Life wasn’t amazing when I last posted, but in the following half month I have kicked pericarditis and feel a lot better for it. Additionally I was told to take the colchicine for three months but only given a dose for 26 days (by mistake I think). Accordingly that ended and I decided to see how I felt without them before getting more.
The following night I went to bed with the usual sinking feeling any three year old can relate to. The next morning… I was dry. My night sweats had stopped. Since then they haven’t begun again, so that’s great news. This was (I think) largely the reason I was losing weight and I had lost nearly two stone. Since the sweating stopped my weight has begun to go up again and ive swung back up to just under twelve and a half, putting on nearly half a stone in two weeks. (Which for once is actually a positive).

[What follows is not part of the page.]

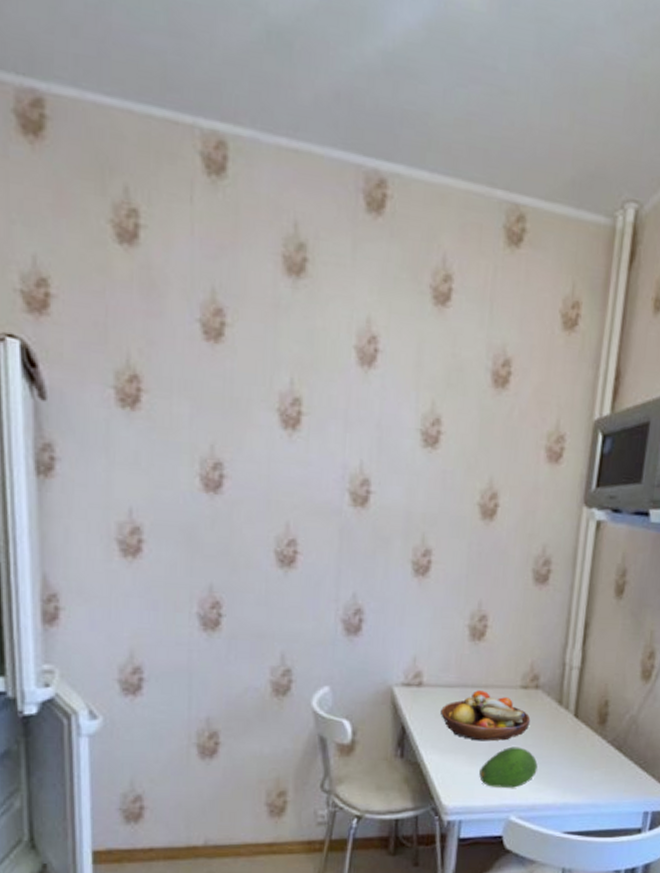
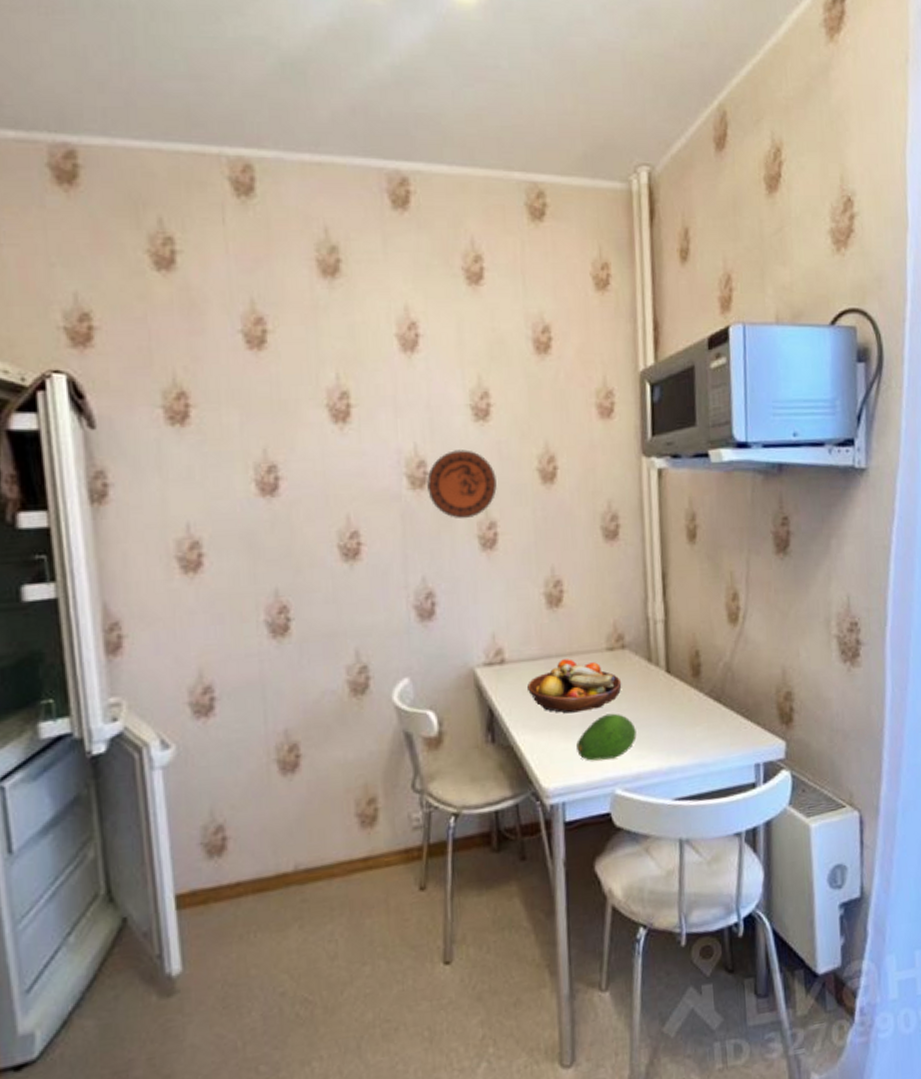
decorative plate: none [368,473,437,543] -> present [427,449,497,520]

Additionally my fatigue has withdrawn somewhat. At the onset of pericarditis I couldn’t do anything. Then it stabalised for a week or two at being able to do five hours of something. Work, child care etc, before needing a nap. Now though I’m up to about eight or nine hours, so can functionally do a normal day with some fatigue in the afternoon. Again much much better.

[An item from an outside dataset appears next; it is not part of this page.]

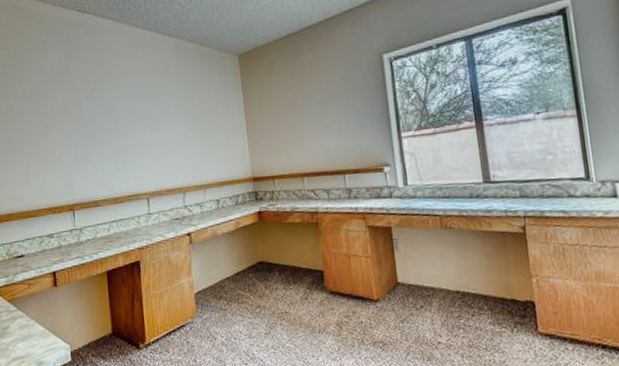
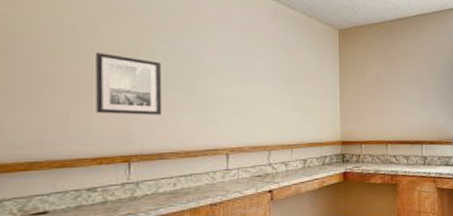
wall art: none [42,114,93,169] -> present [96,52,163,115]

So all in all coming off the drugs and kicking pericarditis had been a very positive experience.
It hasn’t, obviously, stopped the march of my main condition though, and I have developed a series of unexplained brusies on one of my feet with seven small blotch bruises having developed. Slightly painful but nothing terrible and infinitely better than sweating heavily every night.
I also had some fun getting through to the right people to organise appointments which was a little frustrating. I now have the lymphoma nurses mobile and we have arranged my two tests for Monday at St Bart’s. This is a bone marrow biopsy at 10am and a ct scan at 7pm. (Thank you so much Max and Freddy for the lifts!) Once we have these results (earliest 11th Nov I’ve been informed) we will set course of action.

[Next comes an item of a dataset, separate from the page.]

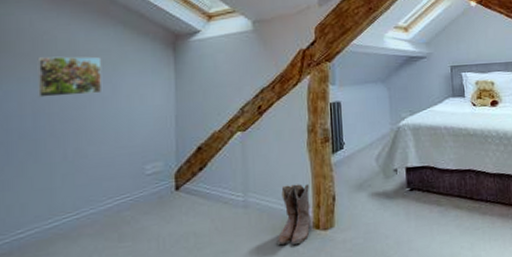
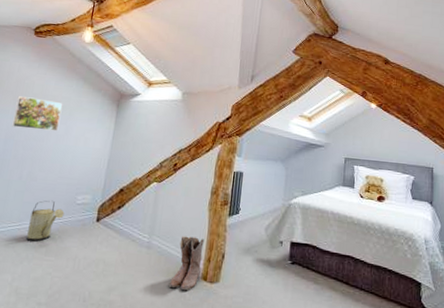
watering can: none [89,176,133,230] -> present [26,200,65,242]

Having spoken to the nurse at length though, this is likely to be six weekly lots of rituximab. This is taken as an infusion, much like you’d associate with chemo, but actually doesn’t work the same way once it’s in the system. It doesn’t cause you to lose hair and also has been known to have less severe side effects (although this can vary from person to person and it does have side effects like nausea, lethargy etc).
I don’t know when this will be carried out but it will also be in Bart’s, and they have told me not to get public transport, so it’s going to be interesting getting from home to there. The first one will take about five hours, if all goes well the other five will take an hour and a half each. This will likely take place just before or just after Christmas, professor and covid dependant
The hope is that this treatment will reset the white blood cells to normal levels, and free up a lot more room in my bone marrow for the platelets to grow. It’s around 70% successfully, with a 20% partial success rate and a 10% failure rate. (studies vary on this and many of the papers have cross overs with patients who also had spleenectomy. They also had patients who they assumed had successful treatment, but they didn’t do all of the tests to prove it.) I have read lots of studies on this, as well as a study that compiles many of the study results, but a good starting point is here. https://www.ncbi.nlm.nih.gov/pmc/articles/PMC5457460/
So anyway this is broadly what I discussed with the nurse, although it is possible the tests will reveal something else and or the bloods will have changed and another outcome may occur. (As well as covid being a thing still in case you’d forgotten…) So tests on Monday and then watch this space for the 11th of Nov.
I’ll keep you posted. Hope you are all well. :).